Provavelmente, alguns destes rituais associados às tabuinhas mágicas foram realizados por particulares, mas existiram também, sem qualquer dúvida, bruxos e bruxas, embora a sua existência em Roma seja difícil de provar. Não foram preservados quaisquer documentos nos quais alguém proclame a sua condição de mago, manipulador de poções e criador de conjuros, nem de feiticeiro com capacidade de acorrentar paixões ou de provocar ódios.

bruxas

As bruxas Canídia e Ságana fazem feitiços amorosos durante a noite, óleo de J.E. Hummel. 1848. Museu Nacional Alemão, Nuremberga.

Existem somente alguns testemunhos literários nos quais aparecem retratos estereotipados de bruxas necromantes. Horácio, por exemplo, evoca em alguns dos seus poemas duas bruxas, Canídia e Ságana. Apresenta-as a rasgar com os dentes um cordeiro negro e a recolher o sangue num buraco no chão para invocar os Manes – os espectros dos defuntos – e a Hécate, a deusa da bruxaria e dos venenos.

Conta Horácio que durante a noite apanham os ossos dos mortos e plantas venenosas nos subúrbios de Roma, entre túmulos e valas comuns: “Eu mesmo vi Canídia, com um vestido negro, pés nus e cabelos desgrenhados, caminhar uivando com Ságana, a mais velha: a palidez fizera-as horrendas no aspecto.” E atribui até a Canídia o suplício de um adolescente que enterrara vivo, deixando só o rosto visível para que languidesça lentamente e morra por inanição; a seguir, extrai-lhe o fígado e a sua medula para fazer uma poção amorosa.

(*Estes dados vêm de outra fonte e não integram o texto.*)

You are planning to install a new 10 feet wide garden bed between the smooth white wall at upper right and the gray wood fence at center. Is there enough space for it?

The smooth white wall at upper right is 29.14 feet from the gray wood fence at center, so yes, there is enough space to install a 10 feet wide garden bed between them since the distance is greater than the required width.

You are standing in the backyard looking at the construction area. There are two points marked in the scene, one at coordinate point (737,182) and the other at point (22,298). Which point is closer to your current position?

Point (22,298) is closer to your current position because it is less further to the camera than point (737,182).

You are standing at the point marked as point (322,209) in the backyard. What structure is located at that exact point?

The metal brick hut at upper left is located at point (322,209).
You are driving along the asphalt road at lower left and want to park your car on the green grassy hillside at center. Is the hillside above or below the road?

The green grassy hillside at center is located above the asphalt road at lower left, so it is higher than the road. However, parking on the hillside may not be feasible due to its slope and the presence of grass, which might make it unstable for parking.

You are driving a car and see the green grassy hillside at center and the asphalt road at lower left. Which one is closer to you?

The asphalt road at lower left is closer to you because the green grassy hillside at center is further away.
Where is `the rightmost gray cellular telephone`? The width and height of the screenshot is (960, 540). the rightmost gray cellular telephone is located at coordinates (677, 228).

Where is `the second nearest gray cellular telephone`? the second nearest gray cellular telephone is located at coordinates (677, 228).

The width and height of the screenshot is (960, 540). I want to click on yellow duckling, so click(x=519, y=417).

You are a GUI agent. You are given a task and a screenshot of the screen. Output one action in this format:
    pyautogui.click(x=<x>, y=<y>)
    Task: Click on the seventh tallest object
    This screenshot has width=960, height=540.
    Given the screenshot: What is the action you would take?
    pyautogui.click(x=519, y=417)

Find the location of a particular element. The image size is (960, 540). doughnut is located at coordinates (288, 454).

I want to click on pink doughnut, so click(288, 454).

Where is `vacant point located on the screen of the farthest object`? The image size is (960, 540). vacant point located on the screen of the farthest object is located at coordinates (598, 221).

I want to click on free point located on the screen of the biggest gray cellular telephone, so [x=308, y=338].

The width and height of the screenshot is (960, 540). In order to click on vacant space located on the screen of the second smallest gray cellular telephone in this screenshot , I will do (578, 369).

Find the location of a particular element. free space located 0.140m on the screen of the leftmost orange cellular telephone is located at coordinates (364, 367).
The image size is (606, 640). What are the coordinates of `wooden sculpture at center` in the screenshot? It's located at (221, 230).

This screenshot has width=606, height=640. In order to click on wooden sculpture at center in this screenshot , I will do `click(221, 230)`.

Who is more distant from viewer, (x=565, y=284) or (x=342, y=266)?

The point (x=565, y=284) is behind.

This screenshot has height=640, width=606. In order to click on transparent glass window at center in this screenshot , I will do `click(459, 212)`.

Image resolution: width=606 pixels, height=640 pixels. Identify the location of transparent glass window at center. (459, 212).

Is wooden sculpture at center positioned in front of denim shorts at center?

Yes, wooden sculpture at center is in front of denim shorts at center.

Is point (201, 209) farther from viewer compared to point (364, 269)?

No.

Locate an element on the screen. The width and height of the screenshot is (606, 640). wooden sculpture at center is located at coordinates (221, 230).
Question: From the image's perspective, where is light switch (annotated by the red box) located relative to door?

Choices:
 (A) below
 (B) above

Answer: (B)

O testemunho de Horácio é seguramente uma recriação literária com intenção satírica, mas nem por isso carece totalmente de fundamento. Parece existir um pano de fundo de realidade na cena evocada pelo poeta ou pelo menos assim acreditavam os próprios romanos.

Uma inscrição funerária encontrada em Roma, pertencente a um menino morto ainda em tenra idade, é conclusiva:“ Quando cumpri o meu quarto ano, quando podia ser a alegria do meu pai e da minha mãe, fiquei doente e definhei, arrebatado pela mão cruel de uma feiticeira, saída sabe-se lá de onde, pois as bruxas estão em todos os sítios do mundo para fazer o mal com as suas artes más.”